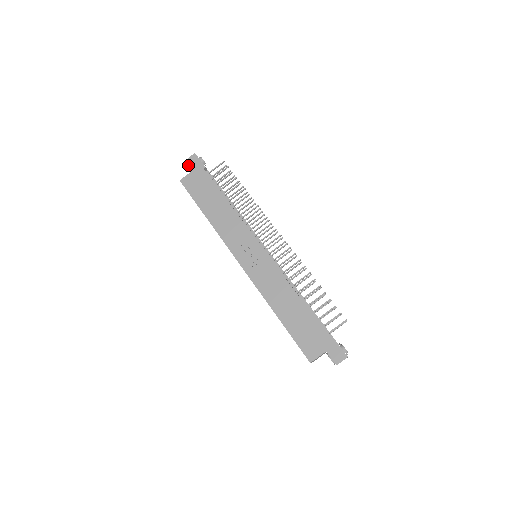
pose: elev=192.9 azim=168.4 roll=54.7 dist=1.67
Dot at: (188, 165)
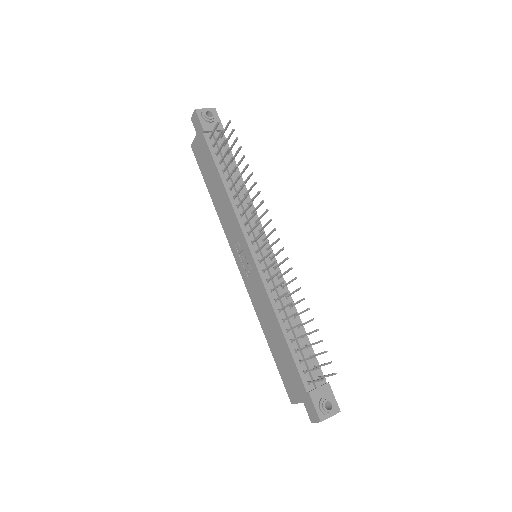
Dot at: occluded
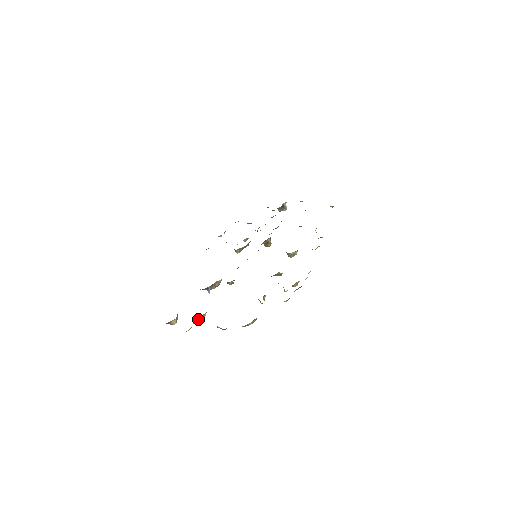
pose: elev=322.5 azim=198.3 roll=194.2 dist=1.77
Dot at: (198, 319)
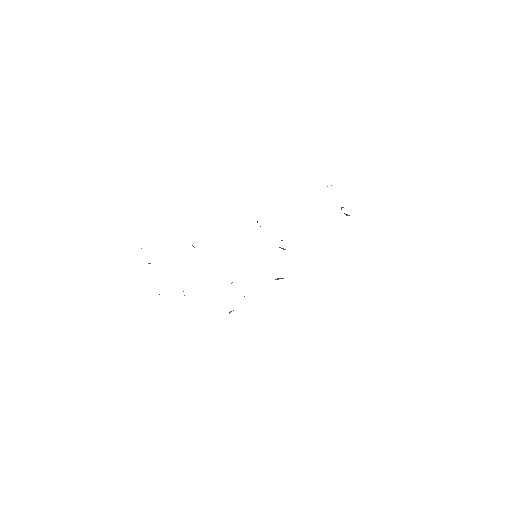
Dot at: occluded
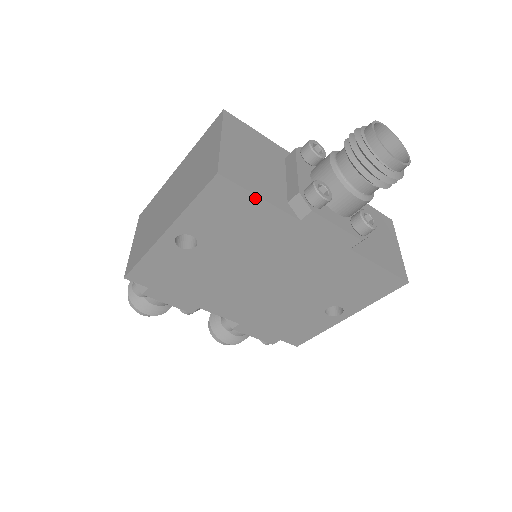
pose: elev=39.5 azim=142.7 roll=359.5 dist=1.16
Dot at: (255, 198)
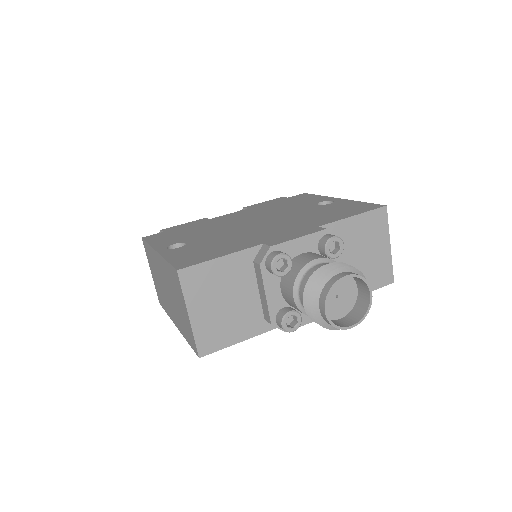
Dot at: (236, 342)
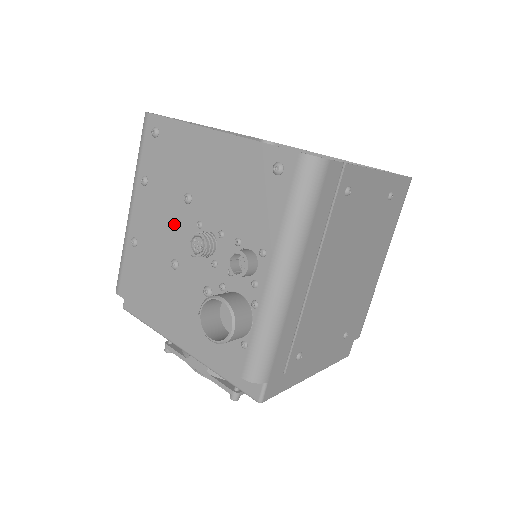
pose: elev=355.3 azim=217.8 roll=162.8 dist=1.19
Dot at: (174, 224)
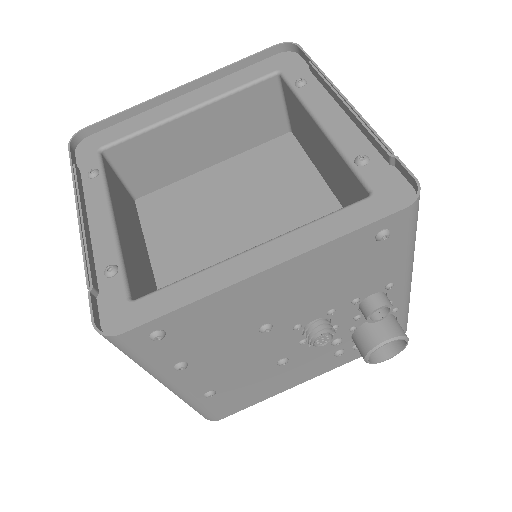
Dot at: (260, 350)
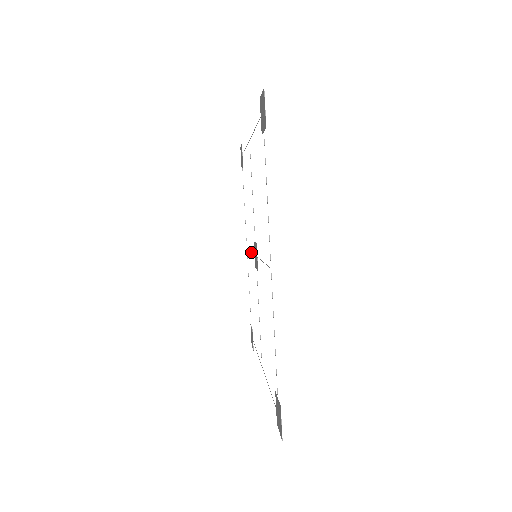
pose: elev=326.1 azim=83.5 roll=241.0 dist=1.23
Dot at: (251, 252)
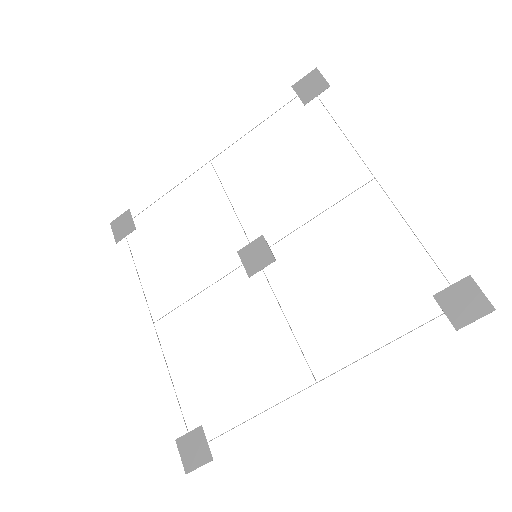
Dot at: (209, 286)
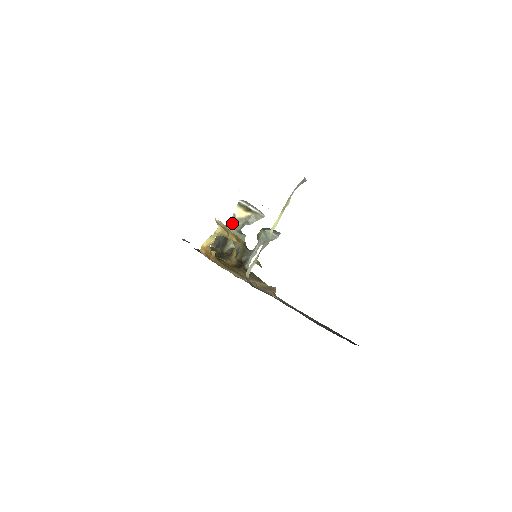
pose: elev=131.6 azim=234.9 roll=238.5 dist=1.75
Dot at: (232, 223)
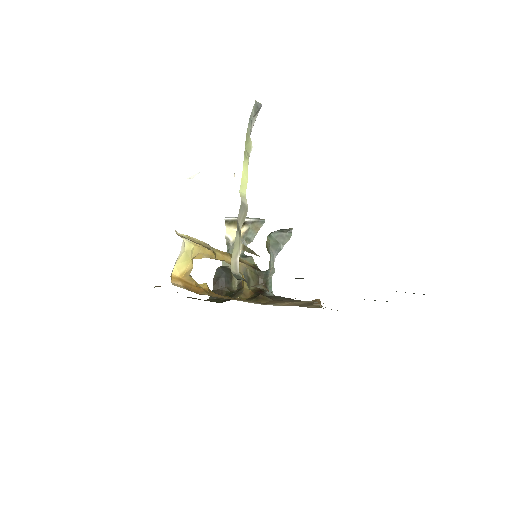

**TASK DIRECTIONS**
Rewrite all the records, changing every "pose" to "view" and leaving everything else the same; omit the pictures.

**WRITTEN SOLUTION**
view: elev=192.9 azim=168.4 roll=54.7 dist=1.67
Dot at: (188, 165)
Dot at: occluded
view: elev=322.5 azim=198.3 roll=194.2 dist=1.77
Dot at: (198, 319)
Dot at: occluded
view: elev=39.5 azim=142.7 roll=359.5 dist=1.16
Dot at: (255, 198)
Dot at: (236, 342)
view: elev=355.3 azim=217.8 roll=162.8 dist=1.19
Dot at: (174, 224)
Dot at: (260, 350)
view: elev=326.1 azim=83.5 roll=241.0 dist=1.23
Dot at: (251, 252)
Dot at: (209, 286)
view: elev=131.6 azim=234.9 roll=238.5 dist=1.75
Dot at: (232, 223)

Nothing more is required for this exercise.